The plot line starts getting more complicated, as the case has grown to murder from its start as a missing person one. A karate expert, Winslow Wong, is hired by Steelgrave to put the heat on Marlowe. He is played by none other than renown martial arts expert Bruce Lee in his pre-star days. He offers Marlowe money to forget looking for Orrin. When Marlowe refuses, Wong tears up his office karate style in an hilarious scene. It’s a classic in physical comedy. Meanwhile the cops return to question Marlowe and start harassing him about being around when the two ice pick vics were eliminated.

To make the murder case even more murky, when Marlowe goes to meet Mavis in Steelgraves’ mansion he discovers the gangster dead and Mavis confessing to killing him. In this intriguing maze of corruption and deceit, Marlowe tries to make things add up in an ethical way. Everyone either seems to be not who they are (like his first client Orfamay being the sister of Mavis) or they want him dead. The one thing he’s sure of, is that his client didn’t do the killing (there was no gun powder on her hands) and he therefore goes to the trouble of making the gangster’s death look like a suicide to keep her away from the cops and her name out of the newspapers. But the cops don’t buy into this clumsy attempt to coverup a murder, but let him go because he convinces them he’s on the trail of the killer and won’t leave town. As for the blackmail part, he keeps the cops in the dark and decides to burn the photos.

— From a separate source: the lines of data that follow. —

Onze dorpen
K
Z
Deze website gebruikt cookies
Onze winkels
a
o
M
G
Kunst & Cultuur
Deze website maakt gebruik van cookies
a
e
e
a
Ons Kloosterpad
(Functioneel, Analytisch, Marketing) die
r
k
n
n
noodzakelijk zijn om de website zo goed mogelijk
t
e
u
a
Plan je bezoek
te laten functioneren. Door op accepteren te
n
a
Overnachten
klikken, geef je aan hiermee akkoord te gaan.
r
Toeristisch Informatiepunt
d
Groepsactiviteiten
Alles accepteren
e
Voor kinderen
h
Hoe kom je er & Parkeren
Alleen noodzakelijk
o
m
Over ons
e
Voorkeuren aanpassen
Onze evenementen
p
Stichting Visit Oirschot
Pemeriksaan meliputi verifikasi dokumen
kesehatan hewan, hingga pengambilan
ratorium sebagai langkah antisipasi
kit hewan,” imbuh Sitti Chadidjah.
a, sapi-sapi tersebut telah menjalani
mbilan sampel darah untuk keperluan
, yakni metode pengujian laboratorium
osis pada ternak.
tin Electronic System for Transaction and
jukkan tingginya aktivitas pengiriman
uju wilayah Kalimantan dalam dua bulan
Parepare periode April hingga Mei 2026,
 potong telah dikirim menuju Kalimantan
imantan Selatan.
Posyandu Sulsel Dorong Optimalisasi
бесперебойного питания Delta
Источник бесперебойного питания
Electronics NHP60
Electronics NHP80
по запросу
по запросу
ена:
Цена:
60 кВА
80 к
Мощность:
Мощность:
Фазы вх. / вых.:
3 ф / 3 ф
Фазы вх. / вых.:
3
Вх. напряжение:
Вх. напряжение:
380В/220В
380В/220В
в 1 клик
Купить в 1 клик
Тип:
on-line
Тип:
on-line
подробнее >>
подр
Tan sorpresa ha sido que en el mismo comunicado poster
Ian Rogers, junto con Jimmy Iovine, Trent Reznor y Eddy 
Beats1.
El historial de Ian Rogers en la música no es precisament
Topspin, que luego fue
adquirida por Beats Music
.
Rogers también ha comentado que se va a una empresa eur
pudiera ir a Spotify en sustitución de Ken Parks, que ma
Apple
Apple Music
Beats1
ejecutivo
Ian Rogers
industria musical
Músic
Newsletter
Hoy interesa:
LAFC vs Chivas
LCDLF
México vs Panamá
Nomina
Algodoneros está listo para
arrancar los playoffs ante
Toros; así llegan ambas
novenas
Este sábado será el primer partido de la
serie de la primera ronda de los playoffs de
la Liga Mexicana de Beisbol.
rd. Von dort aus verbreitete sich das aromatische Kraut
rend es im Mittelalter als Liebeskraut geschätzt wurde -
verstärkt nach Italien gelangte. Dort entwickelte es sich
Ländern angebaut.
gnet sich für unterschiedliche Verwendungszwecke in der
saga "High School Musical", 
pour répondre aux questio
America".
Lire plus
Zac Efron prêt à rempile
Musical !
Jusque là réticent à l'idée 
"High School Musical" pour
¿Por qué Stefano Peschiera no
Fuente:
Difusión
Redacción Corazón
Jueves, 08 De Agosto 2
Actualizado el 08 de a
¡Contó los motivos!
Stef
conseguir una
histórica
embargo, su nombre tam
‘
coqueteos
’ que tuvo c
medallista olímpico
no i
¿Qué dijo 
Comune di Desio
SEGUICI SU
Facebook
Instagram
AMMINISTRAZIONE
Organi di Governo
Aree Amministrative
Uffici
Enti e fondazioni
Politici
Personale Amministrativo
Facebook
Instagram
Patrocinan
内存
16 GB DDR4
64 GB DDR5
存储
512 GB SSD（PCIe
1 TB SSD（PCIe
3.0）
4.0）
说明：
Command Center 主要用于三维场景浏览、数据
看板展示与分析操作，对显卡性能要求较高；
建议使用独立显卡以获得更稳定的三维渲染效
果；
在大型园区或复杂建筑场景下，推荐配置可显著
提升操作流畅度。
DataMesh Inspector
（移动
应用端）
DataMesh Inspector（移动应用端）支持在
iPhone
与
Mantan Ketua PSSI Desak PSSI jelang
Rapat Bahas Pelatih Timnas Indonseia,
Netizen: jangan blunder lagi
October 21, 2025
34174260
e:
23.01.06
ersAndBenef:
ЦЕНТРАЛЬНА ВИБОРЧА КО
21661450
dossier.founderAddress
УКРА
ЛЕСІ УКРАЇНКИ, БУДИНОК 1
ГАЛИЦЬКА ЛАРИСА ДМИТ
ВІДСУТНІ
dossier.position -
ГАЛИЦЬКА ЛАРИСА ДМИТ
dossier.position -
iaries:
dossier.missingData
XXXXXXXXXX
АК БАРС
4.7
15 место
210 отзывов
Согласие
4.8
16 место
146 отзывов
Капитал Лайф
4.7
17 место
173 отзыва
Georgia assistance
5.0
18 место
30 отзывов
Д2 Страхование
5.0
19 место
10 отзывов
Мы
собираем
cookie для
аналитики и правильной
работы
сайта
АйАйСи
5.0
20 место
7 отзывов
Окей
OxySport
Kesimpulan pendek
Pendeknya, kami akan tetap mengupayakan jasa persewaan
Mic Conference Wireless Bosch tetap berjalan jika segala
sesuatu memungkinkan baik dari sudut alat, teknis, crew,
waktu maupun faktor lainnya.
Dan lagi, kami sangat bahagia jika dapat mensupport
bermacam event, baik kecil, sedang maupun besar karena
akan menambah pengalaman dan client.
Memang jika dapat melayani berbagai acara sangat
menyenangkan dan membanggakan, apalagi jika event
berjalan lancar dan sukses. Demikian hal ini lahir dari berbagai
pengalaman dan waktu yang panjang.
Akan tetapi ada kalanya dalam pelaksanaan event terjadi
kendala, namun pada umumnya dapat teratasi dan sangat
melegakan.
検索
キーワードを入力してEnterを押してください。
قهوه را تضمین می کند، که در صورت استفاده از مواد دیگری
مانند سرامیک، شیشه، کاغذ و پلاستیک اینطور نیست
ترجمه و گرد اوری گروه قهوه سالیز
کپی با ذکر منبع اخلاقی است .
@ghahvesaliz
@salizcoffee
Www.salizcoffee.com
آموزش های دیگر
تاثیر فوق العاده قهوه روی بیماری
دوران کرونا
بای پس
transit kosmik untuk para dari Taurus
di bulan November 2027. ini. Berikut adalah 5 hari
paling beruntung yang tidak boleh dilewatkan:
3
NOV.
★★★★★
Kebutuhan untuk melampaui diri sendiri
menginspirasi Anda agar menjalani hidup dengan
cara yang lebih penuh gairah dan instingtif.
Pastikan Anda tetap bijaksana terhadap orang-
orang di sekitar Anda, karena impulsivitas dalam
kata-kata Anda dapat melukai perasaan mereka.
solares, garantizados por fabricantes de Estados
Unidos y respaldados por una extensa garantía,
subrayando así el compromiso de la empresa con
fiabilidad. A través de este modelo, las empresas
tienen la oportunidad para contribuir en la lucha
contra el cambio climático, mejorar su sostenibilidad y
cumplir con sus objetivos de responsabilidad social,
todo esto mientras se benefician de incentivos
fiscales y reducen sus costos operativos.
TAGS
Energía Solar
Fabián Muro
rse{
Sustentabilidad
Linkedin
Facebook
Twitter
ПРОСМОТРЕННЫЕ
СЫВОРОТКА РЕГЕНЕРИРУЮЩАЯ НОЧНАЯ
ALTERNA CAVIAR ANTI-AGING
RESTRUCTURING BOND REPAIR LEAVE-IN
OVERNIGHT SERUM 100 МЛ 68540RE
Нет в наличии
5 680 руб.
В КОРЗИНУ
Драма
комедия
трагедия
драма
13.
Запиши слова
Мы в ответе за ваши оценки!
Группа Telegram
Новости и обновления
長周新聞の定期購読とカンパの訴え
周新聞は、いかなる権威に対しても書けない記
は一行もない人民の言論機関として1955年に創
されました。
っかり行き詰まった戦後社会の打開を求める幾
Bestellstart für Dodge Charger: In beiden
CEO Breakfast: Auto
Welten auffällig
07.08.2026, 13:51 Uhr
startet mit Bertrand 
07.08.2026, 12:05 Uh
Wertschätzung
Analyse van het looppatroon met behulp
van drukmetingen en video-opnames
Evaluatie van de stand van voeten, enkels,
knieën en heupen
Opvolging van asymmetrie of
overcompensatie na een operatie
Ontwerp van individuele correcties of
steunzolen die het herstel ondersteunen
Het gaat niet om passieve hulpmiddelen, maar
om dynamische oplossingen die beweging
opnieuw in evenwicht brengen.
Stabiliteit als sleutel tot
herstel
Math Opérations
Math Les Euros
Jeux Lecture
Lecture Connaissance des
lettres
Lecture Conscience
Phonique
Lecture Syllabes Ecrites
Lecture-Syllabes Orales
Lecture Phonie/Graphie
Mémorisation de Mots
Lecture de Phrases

By the concluding scene, everything comes together: the missing Orrin is found dead (Orfamay learns of her brother’s death in a coffee shop at the railroad station as Marlowe tells her by projecting his voice over the lady sitting at the counter next to her), all the killers get killed, and the blackmail scheme is hushed by the tight-lipped Marlowe. Marlowe wraps up the case with the charm of a smooth gumshoe who doesn’t have a care in the world, even though he almost got killed, was almost arrested, and almost had his private eye license removed. But in this modern version he loses some of the existential qualities of the previous ones who played Marlowe, as by the 1960s a corrupt modern world is no longer a shocking discovery for the anachronistic detective. Garner’s sense of chivalry and acting for what is right, can no longer be fully appreciated by his new breed of clients. With the Vietnam War in full progress and society in a social revolution at the time the film was made, the modern Marlowe sticks out like a sore thumb for his virtuousness and incorruptibility and belief in family values. This version pleased me immensely, as it was an engaging update even if it differs in mood from the other versions and is not the definitive Marlowe as was Bogey’s.